The scope of a variable is the accessible part of the variable in the program. Like C/C++, in Java, all identifiers are lexical (or static) scope, that is, the scope of the variable can be determined at compile time and is independent of the function call stack. Java programs are organized in the form of classes. Each class is part of a package. Java scope rules can be included in the following categories.

Member Variables (Class Level Scope)

These variables must be declared inside class (outside any function). they will be directly accessed anywhere in school . Let’s take a glance at an example:

public class Test
{
    // All variables defined directly inside a class 
    // are member variables
    int a;
    private String b;
    void method1() {....}
    int method2() {....}
    char c;
}

• We can declare class variables anywhere in class, but outside methods.
• Access specified of member variables doesn’t affect scope of them within a class.
• Member variables can be accessed outside a class with following rules

Modifier      Package  Subclass  World

public          Yes      Yes     Yes

protected       Yes      Yes     No

Default (no
modifier)       Yes       No     No

private         No        No     No

Local Variables (Method Level Scope)

public class Test
{
    void method1() 
    {
       // Local variable (Method level scope)
       int x;
    }
}

Note : Local variables don’t exist after method’s execution is over. 

class Test
{
    private int x;
    public void setX(int x)
    {
        this.x = x;
    }
}

The above code uses this keyword to differentiate between the local and sophistication variables.

As an exercise, predict the output of following Java program.

public class Test
{
	static int x = 11;
	private int y = 33;
	public void method1(int x)
	{
		Test t = new Test();
		this.x = 22;
		y = 44;

		System.out.println("Test.x: " + Test.x);
		System.out.println("t.x: " + t.x);
		System.out.println("t.y: " + t.y);
		System.out.println("y: " + y);
	}

	public static void main(String args[])
	{
		Test t = new Test();
		t.method1(5);
	}
}

Output: 

Test.x: 22
t.x: 22
t.y: 33
y: 44

Loop Variables (Block Scope) 

public class Test
{
	public static void main(String args[])
	{
		{
			// The variable x has scope within
			// brackets
			int x = 10;
			System.out.println(x);
		}
		
		// Uncommenting below line would produce
		// error since variable x is out of scope.

		// System.out.println(x);
	}
}

Output: 

10

As another example, consider following program with a for loop. 

class Test
{
	public static void main(String args[])
	{
		for (int x = 0; x < 4; x++)
		{
			System.out.println(x);
		}

		// Will produce error
		System.out.println(x);
	}
}

Output: 

11: error: cannot find symbol
        System.out.println(x);    

The right way of doing above is, 

// Above program after correcting the error
class Test
{
	public static void main(String args[])
	{
		int x;
		for (x = 0; x < 4; x++)
		{
			System.out.println(x);
		}

	System.out.println(x);
	}
}

Output: 

0
1
2
3
4

Let’s look at tricky example of loop scope. Predict the output of following program. You may be surprised if you are regular C/C++ programmer. 

class Test
{
	public static void main(String args[])
	{
		int a = 5;
		for (int a = 0; a < 5; a++)
		{
			System.out.println(a);
		}
	}
}

Output :

6: error: variable a is already defined in method go(int)
       for (int a = 0; a < 5; a++)       
                ^
1 error

Note:- In C++, it'll run. But in java it's a mistake because in java, the name of the variable of inner and outer loop must vary .
A similar program in C++ works. See this.

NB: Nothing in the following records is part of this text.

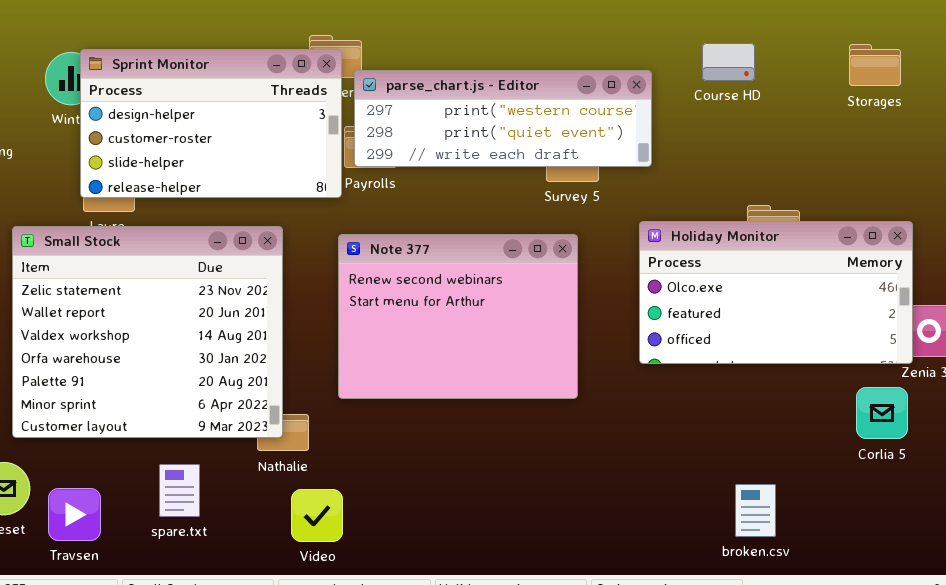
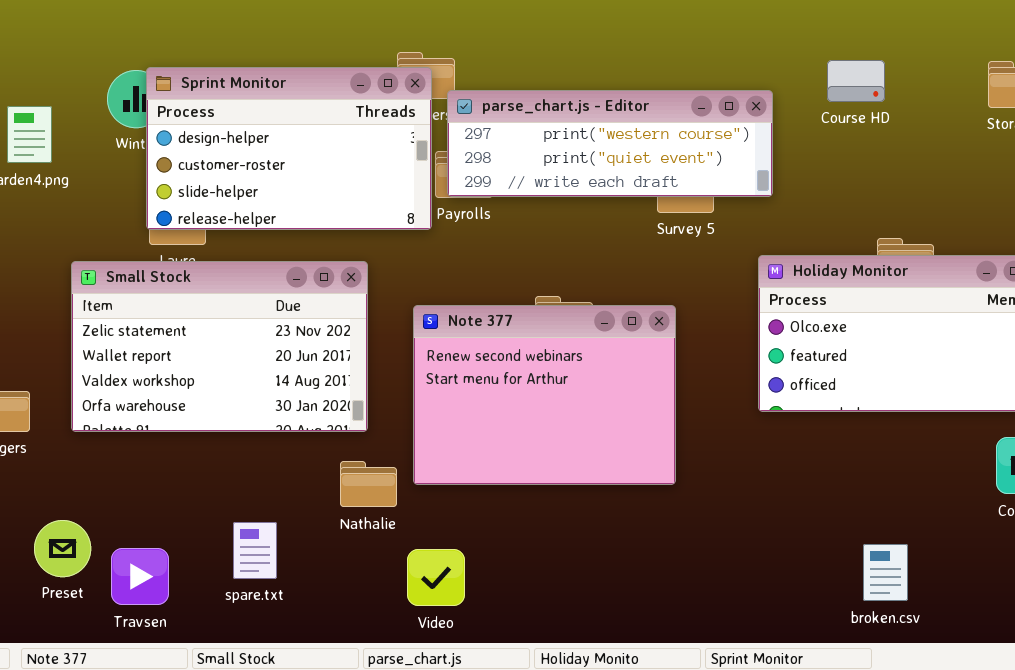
Small Stock: [12,226,283,438] -> [71,261,368,432], resized
Note 377: [338,234,578,399] -> [413,305,676,485], moved
Video: [291,489,343,542] -> [407,549,465,606], moved

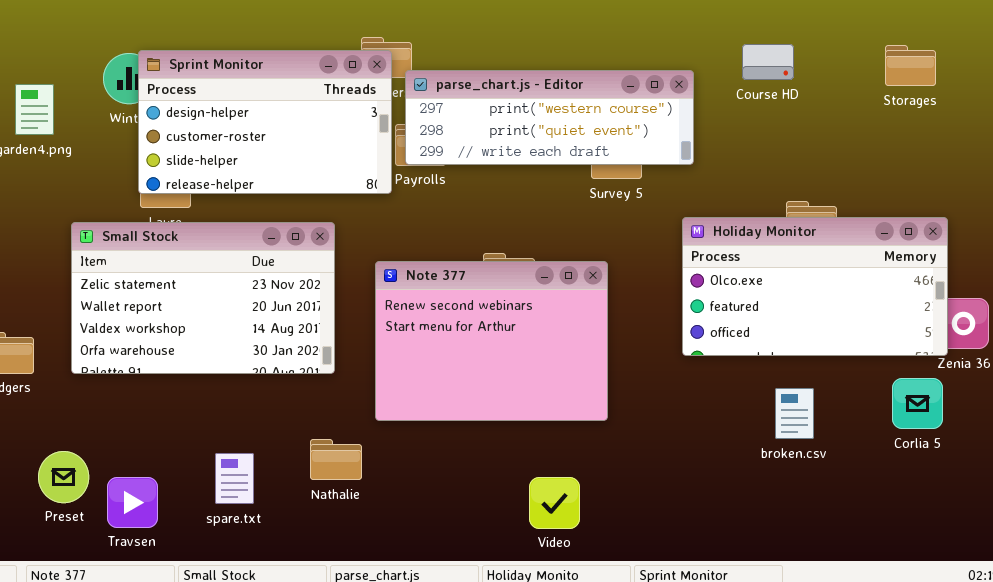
Nathalie: [340,461,397,507] -> [310,439,362,480], moved
broken.csv: [863,544,908,601] -> [775,388,814,439], moved
Video: [407,549,465,606] -> [529,477,580,529], moved

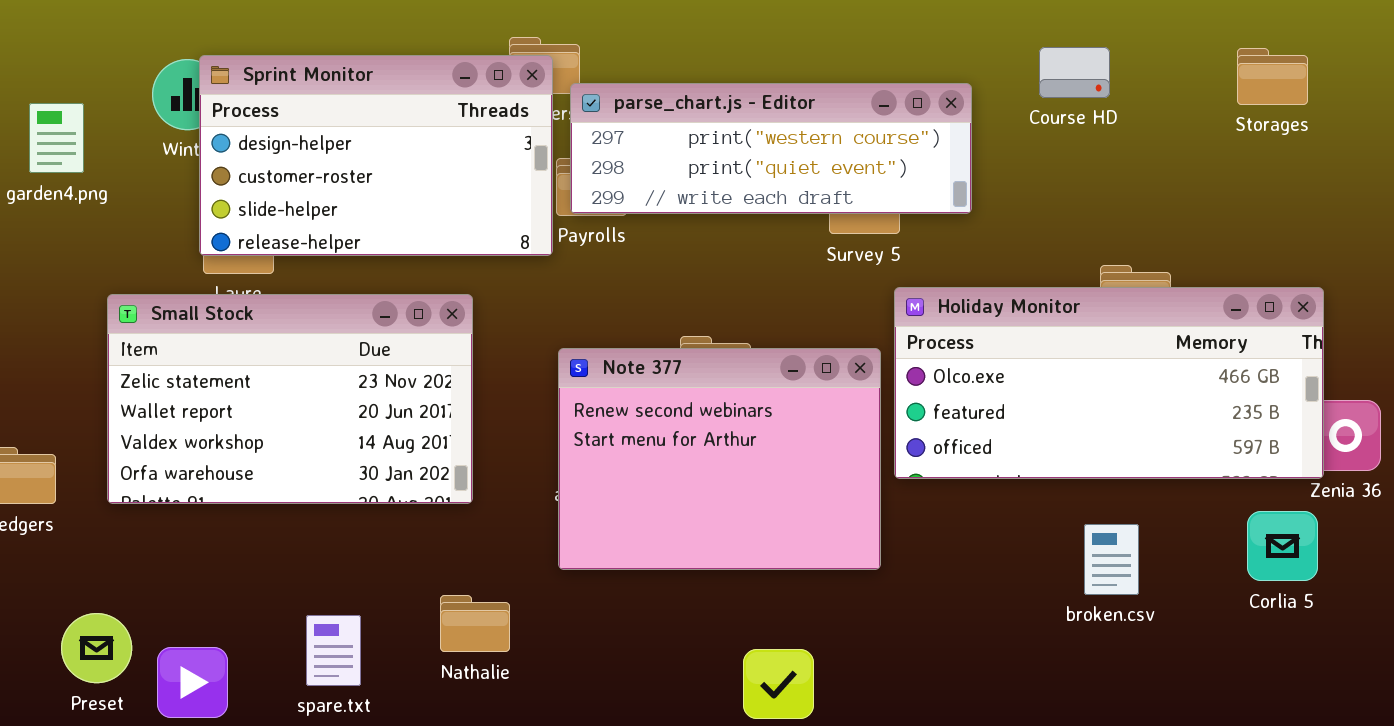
Holiday Monitor: [682,217,948,356] -> [894,287,1324,479], resized
Note 377: [375,261,608,421] -> [558,348,881,570], moved

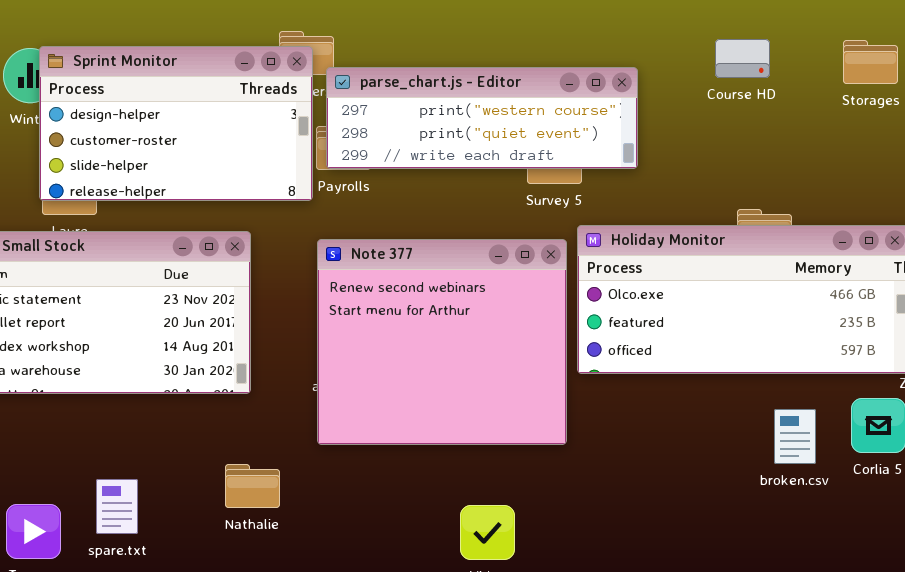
Course HD: [1039,47,1110,98] -> [715,39,770,78], moved
Note 377: [558,348,881,570] -> [317,239,567,445], resized
broken.csv: [1084,524,1139,595] -> [774,409,816,464], moved
spare.txt: [306,615,361,686] -> [96,479,138,534], moved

As an exercise, predict the output of the subsequent Java program.

class Test
{
	public static void main(String args[])
	{
		{
			int x = 5;
			{
				int x = 10;
				System.out.println(x);
			}
		}
	}
}

Q. From the above knowledge, tell whether the below code will run or not.

class Test {
	public static void main(String args[])
	{
		for (int i = 1; i <= 10; i++) {
			System.out.println(i);
		}
		int i = 20;
		System.out.println(i);
	}
}

1
2
3
4
5
6
7
8
9
10
20

Yes, it'll run!
See the program carefully, inner loop will terminate before the outer loop variable is said .So the inner loop variable is destroyed first then the new variable of same name has been created.

Some Important Points about Variable scope in Java:  

• In general, a group of curly brackets { } defines a scope.
• In Java we will usually access a variable as long because it was defined within an equivalent set of brackets because the code we are writing or within any curly brackets inside the curly brackets where the variable was defined.
• Any variable defined during a class outside of any method are often employed by all member methods.
• When a way has an equivalent local variable as a member, “this” keyword are often wont to reference the present class variable.
• For a variable to be read after the termination of a loop, It must be declared before the body of the loop.